Central banks seek to stabilize financial markets as share values around the world fall sharply and display considerable volatility because of concerns about government finances — unlike in 2008 when the worries were about the health of private financial institutions.

The deterioration in public finances has resulted from governments’ lending to financial institutions to prevent their collapse and expenditures to bolster aggregate demand to prevent economies from slipping into depression.

The policy measures shored up the financial institutions and stemmed the collapse in confidence and economic activity. An economic recovery, albeit weak, began. A weak economy implies low revenues and high expenditures on social safety nets, which further raised the deficit. Raising taxes or cutting expenditures will lower GDP and so is unlikely to lower the deficit and the debt/GDP ratio.

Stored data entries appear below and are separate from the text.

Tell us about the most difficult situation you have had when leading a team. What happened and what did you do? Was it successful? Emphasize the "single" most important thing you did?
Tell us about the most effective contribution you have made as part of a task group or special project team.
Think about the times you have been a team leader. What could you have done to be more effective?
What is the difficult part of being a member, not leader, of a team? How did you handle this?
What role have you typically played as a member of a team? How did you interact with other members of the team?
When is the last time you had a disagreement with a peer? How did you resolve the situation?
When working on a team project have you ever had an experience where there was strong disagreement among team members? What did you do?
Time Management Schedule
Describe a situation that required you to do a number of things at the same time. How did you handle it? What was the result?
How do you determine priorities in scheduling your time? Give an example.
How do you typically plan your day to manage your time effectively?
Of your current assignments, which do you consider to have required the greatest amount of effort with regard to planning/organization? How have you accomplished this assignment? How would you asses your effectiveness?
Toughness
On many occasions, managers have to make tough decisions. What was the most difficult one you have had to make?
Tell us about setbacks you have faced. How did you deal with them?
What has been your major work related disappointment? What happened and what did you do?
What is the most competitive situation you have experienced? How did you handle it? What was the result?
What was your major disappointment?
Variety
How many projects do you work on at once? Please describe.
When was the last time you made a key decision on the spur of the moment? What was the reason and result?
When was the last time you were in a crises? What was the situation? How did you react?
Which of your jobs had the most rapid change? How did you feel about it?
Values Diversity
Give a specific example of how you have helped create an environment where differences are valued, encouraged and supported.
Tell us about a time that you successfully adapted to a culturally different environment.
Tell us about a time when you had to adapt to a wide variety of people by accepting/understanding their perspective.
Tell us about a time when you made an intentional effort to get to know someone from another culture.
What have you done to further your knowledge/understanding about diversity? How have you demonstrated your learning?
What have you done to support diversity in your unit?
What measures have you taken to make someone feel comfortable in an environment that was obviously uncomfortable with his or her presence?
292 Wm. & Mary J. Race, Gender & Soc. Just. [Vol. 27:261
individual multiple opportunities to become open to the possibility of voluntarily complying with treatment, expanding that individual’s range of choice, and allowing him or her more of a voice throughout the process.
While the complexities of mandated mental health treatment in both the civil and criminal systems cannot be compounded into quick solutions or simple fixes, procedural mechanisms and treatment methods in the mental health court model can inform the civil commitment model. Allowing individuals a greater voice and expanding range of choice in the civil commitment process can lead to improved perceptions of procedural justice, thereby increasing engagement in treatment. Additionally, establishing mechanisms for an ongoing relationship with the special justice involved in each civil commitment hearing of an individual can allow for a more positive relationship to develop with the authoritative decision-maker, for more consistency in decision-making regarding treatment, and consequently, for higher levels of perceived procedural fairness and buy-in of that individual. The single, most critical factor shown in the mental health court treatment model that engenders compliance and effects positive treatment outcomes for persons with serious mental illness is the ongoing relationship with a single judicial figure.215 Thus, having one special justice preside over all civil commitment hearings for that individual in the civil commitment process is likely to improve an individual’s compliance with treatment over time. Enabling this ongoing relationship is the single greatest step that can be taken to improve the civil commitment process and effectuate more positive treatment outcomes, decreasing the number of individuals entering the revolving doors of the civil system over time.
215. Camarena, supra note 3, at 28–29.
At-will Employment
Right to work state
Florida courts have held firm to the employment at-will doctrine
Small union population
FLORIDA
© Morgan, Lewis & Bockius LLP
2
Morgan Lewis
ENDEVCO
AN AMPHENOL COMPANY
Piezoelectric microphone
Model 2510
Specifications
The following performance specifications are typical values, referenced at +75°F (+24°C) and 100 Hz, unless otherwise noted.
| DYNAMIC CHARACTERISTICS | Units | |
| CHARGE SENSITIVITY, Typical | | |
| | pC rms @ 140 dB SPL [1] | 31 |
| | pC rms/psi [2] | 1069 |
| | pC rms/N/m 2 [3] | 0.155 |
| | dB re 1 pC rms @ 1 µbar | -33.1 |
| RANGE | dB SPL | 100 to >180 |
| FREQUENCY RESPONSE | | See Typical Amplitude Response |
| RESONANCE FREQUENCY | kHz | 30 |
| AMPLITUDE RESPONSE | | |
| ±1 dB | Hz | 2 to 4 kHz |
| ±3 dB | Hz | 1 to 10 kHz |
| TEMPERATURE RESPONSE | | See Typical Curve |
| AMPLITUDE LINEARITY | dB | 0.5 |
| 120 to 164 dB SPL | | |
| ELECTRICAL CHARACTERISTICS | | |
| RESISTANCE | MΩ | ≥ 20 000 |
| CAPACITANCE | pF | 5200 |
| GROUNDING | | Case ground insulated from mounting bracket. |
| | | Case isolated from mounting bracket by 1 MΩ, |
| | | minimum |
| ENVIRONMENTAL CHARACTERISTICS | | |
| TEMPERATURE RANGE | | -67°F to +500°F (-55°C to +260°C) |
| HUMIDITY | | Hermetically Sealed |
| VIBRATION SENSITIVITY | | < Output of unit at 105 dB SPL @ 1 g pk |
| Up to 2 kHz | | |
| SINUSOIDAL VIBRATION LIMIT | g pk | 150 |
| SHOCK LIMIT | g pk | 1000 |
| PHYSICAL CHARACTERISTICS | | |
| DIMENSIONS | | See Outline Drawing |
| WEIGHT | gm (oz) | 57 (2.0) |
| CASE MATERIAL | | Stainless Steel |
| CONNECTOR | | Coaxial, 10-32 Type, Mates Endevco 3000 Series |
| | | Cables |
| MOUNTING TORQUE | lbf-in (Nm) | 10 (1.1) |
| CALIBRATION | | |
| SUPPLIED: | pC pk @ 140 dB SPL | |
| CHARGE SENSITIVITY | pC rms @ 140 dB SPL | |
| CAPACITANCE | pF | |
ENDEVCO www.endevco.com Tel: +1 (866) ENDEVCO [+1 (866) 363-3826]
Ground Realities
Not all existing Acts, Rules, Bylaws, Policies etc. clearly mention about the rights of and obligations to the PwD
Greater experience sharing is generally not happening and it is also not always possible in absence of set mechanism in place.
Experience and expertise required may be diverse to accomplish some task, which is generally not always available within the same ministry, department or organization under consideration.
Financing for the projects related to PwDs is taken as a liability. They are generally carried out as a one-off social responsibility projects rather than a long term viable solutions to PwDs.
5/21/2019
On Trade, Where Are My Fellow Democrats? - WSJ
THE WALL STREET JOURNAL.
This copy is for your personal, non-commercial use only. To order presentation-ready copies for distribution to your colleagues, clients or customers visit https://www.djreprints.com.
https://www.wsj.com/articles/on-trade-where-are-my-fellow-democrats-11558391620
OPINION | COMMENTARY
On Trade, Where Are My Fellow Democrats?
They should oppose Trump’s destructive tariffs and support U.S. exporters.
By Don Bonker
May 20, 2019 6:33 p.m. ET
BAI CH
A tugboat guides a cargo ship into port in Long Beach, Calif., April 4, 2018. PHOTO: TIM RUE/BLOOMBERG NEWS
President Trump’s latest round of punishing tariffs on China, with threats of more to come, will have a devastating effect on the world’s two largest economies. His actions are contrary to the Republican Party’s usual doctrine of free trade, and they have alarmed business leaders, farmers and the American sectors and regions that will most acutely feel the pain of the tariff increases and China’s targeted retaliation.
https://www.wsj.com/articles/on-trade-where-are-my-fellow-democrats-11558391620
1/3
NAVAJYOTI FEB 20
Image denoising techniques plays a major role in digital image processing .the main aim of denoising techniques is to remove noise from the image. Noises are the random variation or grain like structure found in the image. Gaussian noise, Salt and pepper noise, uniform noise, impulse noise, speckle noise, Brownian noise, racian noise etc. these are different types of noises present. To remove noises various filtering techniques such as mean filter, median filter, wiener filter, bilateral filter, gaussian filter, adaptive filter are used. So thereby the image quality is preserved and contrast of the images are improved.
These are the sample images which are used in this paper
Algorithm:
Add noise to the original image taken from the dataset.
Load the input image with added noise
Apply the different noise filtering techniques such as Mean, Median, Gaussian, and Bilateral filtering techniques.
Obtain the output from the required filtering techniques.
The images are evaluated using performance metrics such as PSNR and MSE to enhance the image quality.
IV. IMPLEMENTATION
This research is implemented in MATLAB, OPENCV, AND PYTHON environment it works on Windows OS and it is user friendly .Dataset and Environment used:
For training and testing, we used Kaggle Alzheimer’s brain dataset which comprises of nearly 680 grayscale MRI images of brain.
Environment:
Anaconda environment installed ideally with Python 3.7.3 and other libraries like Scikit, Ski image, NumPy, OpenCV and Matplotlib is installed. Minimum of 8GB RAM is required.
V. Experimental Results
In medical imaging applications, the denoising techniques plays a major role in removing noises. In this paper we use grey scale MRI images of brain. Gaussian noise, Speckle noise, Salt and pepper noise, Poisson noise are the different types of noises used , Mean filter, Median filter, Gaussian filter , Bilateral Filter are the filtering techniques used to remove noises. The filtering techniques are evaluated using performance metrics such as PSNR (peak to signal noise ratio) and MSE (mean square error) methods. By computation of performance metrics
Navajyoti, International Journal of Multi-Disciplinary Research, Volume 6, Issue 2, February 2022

Under current circumstances, the effectiveness of monetary policy in reviving the economy is limited. Central banks conduct monetary policy by buying certain assets and this has a liquidity effect and a lending effect. The central bank, by buying assets from financial institutions, provides these financial institutions with the money they need (liquidity effect).

The central bank hopes the improved liquidity of these assets will improve their attractiveness so that other financial institutions will be encouraged to buy these assets, particularly new issues of these assets, which is tantamount to lending to entities issuing these assets (lending effect).

Interventions by central banks since 2008 have met the liquidity needs of financial institutions and generally stemmed the fears of these going bankrupt. But despite having large amounts of money, banks currently are not willing to lend as repayments remain uncertain because of the weak economy.

Interest rates cannot be lowered further as they are already close to zero. So central banks have acted to widen the class of assets they are willing to buy. They could further enlarge the class of assets they would buy. But financial institutions may just continue to hoard money and not lend, in which case economic activity would not pick up. There is not much central banks can do to resolve this problem and are therefore unable to raise the level of economic activity by monetary policy.

On the other hand, policymakers face a dilemma if they try to use fiscal policy. Governments in the developed countries have been cutting expenditures or raising taxes immediately to reduce the deficit and the debt/GDP ratio, and raise investor confidence. But cutting expenditures or raising taxes could lower the GDP, which may worsen the deficit.

Obviously the debt/GDP ratio will rise if the deficit worsens. But even if the deficit falls, the lower GDP would tend to raise the debt/GDP ratio. It is not easy to devise a fiscal policy that successfully cuts deficits and the debt/GDP ratio.

This can only be done in the long run by letting GDP grow faster. In the past, countries have done this by raising exports; that will be difficult now as many countries are cutting expenditures, thus lowering GDP and import demand.

To make fiscal policy work when monetary policy is ineffective and investors fear high deficits and rising debt/GDP ratios requires coordination between treasuries and central banks and across countries.

Coordination between treasuries and central banks prevents the negative reaction of financial markets’ increasing fiscal stimulus. Coordination among countries would help to prevent the negative reaction of markets playing off one country against another. Even if the rate of inflation in developed economies rises because of expansionary fiscal policy — though that is not certain — this might be worthwhile under current circumstances.

Many emerging economies such as Brazil, China and India already suffer from high rates of inflation. While the developed countries could undertake fiscal expansion by coordinating among themselves, it would be better if there was a consensus with emerging economies and this could be built in the Group of 20.

The emerging economies would need to weigh the relative risks of a further slowdown in developed economies and a higher rate of inflation. Central banks need to coordinate their actions to limit currency fluctuations that would add to the existing volatility of stock markets.

Governments need to draw up different scenarios for GDP paths, fiscal expenditures and revenues, deficits and debts in different circumstances to show markets that their fiscal policies are viable in the longer run. This will build market confidence.

A coordinated response from treasuries and central banks and across countries, as well as plans for different scenarios based on alternative assumptions to show that short- and long-term issues are being tackled, would give confidence to markets.

Manmohan Agarwal is senior visiting fellow, Centre for international Governance Innovation, Waterloo, Canada.